Learning and law came too. Baylor University moved to Waco in 1886 — the oldest continuously operating university in Texas — and made the city a college town along the river. On the Brazos bank the Texas Ranger Hall of Fame and Museum keeps the story of the frontier lawmen who policed early Texas, and Wacoans like to point out that their city has produced more Texas governors than any other. For a mid-sized city, it carries an outsized share of the state's history.
The cattle years ran straight into the cotton years.

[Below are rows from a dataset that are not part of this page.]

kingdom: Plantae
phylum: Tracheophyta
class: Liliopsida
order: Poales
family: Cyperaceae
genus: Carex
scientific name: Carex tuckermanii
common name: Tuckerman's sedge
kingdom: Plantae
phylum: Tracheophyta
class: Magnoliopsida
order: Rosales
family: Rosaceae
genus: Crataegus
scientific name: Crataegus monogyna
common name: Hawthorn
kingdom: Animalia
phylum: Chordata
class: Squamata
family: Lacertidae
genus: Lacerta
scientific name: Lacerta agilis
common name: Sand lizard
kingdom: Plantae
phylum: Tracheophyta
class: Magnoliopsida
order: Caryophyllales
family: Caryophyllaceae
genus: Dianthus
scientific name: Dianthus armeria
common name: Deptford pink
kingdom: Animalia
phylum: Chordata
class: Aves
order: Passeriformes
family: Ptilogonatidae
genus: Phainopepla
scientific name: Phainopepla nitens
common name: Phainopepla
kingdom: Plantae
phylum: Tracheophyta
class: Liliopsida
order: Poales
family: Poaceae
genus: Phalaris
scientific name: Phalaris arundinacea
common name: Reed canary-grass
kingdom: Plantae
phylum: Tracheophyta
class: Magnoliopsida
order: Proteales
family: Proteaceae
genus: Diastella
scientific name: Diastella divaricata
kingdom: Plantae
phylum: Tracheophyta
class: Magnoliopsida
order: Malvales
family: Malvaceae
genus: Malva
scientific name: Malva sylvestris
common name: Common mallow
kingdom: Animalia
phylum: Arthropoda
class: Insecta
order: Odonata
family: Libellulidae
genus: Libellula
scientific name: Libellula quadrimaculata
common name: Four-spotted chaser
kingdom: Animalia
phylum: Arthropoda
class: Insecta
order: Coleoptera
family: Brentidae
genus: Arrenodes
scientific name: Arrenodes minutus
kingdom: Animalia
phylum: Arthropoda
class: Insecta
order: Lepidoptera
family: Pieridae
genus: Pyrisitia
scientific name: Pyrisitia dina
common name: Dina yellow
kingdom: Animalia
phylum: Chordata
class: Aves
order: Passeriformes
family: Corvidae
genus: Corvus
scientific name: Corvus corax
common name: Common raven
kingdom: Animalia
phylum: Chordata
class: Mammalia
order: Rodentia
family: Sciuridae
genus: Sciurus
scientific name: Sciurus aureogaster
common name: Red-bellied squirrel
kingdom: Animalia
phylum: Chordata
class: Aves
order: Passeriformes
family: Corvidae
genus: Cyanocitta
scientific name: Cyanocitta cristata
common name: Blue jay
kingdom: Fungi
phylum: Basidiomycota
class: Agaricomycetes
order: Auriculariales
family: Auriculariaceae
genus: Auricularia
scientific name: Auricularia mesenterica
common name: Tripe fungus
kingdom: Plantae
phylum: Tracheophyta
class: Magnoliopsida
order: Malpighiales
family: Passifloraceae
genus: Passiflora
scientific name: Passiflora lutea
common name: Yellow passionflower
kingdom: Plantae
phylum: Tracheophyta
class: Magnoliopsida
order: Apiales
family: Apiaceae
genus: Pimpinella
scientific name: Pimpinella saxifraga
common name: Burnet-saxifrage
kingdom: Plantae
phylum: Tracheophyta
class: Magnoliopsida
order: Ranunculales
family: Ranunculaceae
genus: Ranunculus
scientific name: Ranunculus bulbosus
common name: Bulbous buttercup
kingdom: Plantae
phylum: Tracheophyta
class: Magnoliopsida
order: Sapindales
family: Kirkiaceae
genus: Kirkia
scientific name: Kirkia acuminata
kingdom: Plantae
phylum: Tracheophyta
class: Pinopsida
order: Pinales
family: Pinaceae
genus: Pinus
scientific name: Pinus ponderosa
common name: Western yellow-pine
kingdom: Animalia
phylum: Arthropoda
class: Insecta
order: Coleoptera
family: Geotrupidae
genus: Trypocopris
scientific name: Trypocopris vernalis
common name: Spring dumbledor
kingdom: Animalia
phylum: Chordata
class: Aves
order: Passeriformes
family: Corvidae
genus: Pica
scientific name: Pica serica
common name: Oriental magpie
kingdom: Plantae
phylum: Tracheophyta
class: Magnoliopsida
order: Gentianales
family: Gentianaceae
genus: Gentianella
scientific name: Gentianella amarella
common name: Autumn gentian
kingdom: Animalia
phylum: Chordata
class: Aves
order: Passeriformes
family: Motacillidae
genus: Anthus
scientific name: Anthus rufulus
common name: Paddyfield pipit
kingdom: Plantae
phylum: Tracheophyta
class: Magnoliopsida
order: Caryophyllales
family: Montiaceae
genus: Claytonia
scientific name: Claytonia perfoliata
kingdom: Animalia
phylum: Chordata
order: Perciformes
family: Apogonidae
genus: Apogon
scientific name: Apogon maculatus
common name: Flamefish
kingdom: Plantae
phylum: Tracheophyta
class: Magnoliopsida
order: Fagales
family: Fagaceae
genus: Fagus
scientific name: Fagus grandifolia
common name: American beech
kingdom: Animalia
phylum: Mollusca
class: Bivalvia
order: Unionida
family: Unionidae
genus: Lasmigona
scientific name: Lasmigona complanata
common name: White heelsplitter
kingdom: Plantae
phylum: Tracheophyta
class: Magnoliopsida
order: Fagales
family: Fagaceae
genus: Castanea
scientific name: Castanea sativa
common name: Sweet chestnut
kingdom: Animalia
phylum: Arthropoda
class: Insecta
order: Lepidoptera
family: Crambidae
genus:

By the 1880s Waco called itself the Cotton Capital of the South, with a grand Cotton Palace fair to prove it — and in 1885, at Morrison's Old Corner Drug Store, a young pharmacist named Charles Alderton mixed up a new fountain drink a full year before Coca-Cola. He called it Dr Pepper, and Waco has been its birthplace ever since; the story is told today in the old brick bottling plant that houses the Dr Pepper Museum.
Why People Visit Waco
Waco balances discovery with simple outdoor time. Visitors mix fossils, the historic bridge, and museums with shaded riverfront parks and an easy downtown. It is friendly, curious, and easy to navigate, with year-round appeal in its parks, paths, and public spaces. Frontier Texas and Ice Age deep time sit side by side here — history and everyday culture together in a welcoming way, with relaxed mornings and unhurried afternoons.